Chacun des engins à voilure fixe pas si mini est capable de trois heures de vol maximum sur une portée de 50 km et embarque des capteurs électro-optiques et infrarouges gyrostabilisés pour la collecte d’images dans toutes sortes d’environnements d’exploitation.
Installés en moins de 15 minutes par seulement deux opérateurs, les mini-drones Airbus Aliaca lancés par catapulte s’appuient sur leurs moteurs électriques pratiquement silencieux pour effectuer des missions furtives de routine et secrètes à l’usage de la marine française. Lorsque ceux-ci sont terminés, le drone retourne à son navire hôte et atterrit automatiquement dans un filet spécialement conçu.

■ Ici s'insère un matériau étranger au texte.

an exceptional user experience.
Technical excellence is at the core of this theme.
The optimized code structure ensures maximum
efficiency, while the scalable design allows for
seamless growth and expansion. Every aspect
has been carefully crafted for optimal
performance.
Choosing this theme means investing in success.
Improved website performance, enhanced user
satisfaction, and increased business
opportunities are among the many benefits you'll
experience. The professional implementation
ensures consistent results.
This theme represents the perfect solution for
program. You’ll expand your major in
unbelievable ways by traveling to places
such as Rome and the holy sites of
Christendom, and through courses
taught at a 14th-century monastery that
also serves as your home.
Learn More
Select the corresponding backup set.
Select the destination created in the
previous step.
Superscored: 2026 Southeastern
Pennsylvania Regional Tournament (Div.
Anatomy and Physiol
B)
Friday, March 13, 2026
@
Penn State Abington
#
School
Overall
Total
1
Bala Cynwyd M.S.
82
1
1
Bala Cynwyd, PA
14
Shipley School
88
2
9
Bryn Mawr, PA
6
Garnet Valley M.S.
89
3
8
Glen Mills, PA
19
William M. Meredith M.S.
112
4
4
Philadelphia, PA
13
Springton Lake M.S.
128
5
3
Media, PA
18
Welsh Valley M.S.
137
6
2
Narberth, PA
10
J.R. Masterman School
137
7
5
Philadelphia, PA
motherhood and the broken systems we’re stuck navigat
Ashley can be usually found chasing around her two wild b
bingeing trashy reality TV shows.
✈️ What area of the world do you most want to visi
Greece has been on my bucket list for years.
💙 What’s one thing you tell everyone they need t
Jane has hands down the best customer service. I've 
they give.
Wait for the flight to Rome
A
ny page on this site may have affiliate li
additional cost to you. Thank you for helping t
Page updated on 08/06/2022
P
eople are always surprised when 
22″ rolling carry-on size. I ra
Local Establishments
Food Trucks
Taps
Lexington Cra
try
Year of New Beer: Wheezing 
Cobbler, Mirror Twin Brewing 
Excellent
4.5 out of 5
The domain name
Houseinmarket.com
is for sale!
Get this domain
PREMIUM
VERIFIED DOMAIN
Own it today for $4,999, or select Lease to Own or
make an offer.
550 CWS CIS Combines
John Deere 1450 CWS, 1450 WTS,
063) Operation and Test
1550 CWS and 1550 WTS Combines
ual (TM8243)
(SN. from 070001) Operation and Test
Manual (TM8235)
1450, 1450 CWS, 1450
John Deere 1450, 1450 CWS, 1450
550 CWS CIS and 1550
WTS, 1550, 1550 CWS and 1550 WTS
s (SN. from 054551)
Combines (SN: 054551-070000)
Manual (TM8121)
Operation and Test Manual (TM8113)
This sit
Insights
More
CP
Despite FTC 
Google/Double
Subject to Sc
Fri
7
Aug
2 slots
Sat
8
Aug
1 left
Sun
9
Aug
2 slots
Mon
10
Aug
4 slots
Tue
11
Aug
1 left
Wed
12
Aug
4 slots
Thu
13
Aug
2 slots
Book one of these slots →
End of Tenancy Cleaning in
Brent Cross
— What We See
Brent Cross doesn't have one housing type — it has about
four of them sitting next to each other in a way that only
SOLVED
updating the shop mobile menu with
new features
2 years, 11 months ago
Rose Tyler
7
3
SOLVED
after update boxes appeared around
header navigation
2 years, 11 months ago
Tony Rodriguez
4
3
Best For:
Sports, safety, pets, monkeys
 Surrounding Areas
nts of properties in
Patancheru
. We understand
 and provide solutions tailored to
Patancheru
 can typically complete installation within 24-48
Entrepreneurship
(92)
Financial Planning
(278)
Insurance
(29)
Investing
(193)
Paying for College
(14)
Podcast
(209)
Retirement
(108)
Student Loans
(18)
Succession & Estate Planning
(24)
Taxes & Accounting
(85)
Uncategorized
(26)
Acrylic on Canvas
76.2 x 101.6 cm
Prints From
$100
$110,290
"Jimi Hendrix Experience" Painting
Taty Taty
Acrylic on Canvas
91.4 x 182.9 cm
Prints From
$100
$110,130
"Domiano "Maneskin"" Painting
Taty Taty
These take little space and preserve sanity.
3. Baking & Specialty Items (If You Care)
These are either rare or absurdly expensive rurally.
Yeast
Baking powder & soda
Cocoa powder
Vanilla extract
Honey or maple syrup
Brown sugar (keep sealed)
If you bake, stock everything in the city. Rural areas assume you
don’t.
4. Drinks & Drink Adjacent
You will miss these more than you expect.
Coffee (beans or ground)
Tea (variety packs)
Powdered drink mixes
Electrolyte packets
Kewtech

Les systèmes SMDM d’Airbus seront déployés à bord des navires de patrouille en haute mer de la marine française, des navires d’observation outre-mer et des frégates de surveillance dans des situations militaires et des missions non combattantes telles que la localisation de personnes dans des situations de sauvetage.
Ces capacités permettront au SMDM d’enquêter sur des zones lointaines, d’identifier des structures à des distances supérieures aux portées radar et de caractériser la menace dans un flux vidéo en temps réel, a indiqué le ministère français de la Défense dans son communiqué. Les drones seront capables d’identifier des navires inconnus, de détecter discrètement des navires d’intérêt ou d’aider à la recherche de naufragés.